## Excerpted records
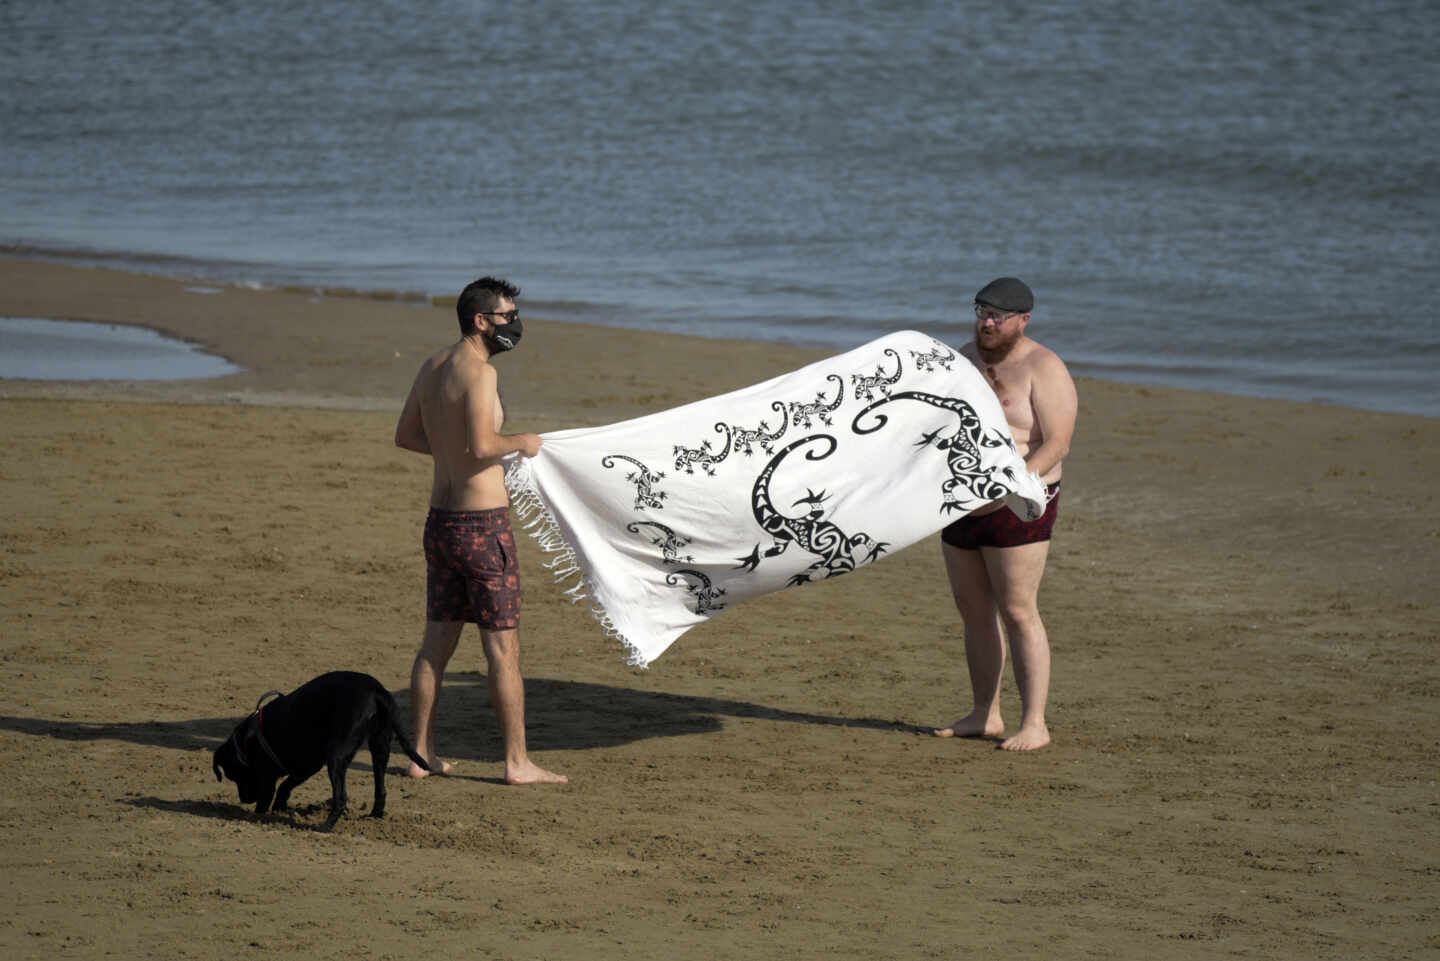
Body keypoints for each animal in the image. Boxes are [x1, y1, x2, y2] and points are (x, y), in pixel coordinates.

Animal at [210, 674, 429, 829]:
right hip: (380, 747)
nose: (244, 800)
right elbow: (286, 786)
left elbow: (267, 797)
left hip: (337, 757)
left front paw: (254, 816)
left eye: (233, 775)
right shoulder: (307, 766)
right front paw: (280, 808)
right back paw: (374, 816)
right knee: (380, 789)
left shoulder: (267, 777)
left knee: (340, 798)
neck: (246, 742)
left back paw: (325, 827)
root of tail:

## Problem to solve
Take the whole listing above and copy it exactly. Pictures do not go into the copy.

## Answer for the task
Body keypoints for each animal in the image. Boxes are [x1, y1, x2, y2] and points are (x, y), in pixel coordinates.

Animal at [210, 674, 429, 829]:
right hip: (380, 747)
nose: (244, 800)
right elbow: (286, 786)
left elbow: (267, 797)
left hip: (337, 757)
left front paw: (254, 816)
left eye: (233, 775)
right shoulder: (307, 766)
right front paw: (280, 808)
right back paw: (374, 816)
right knee: (380, 789)
left shoulder: (267, 777)
left knee: (340, 798)
neck: (246, 742)
left back paw: (325, 827)
root of tail:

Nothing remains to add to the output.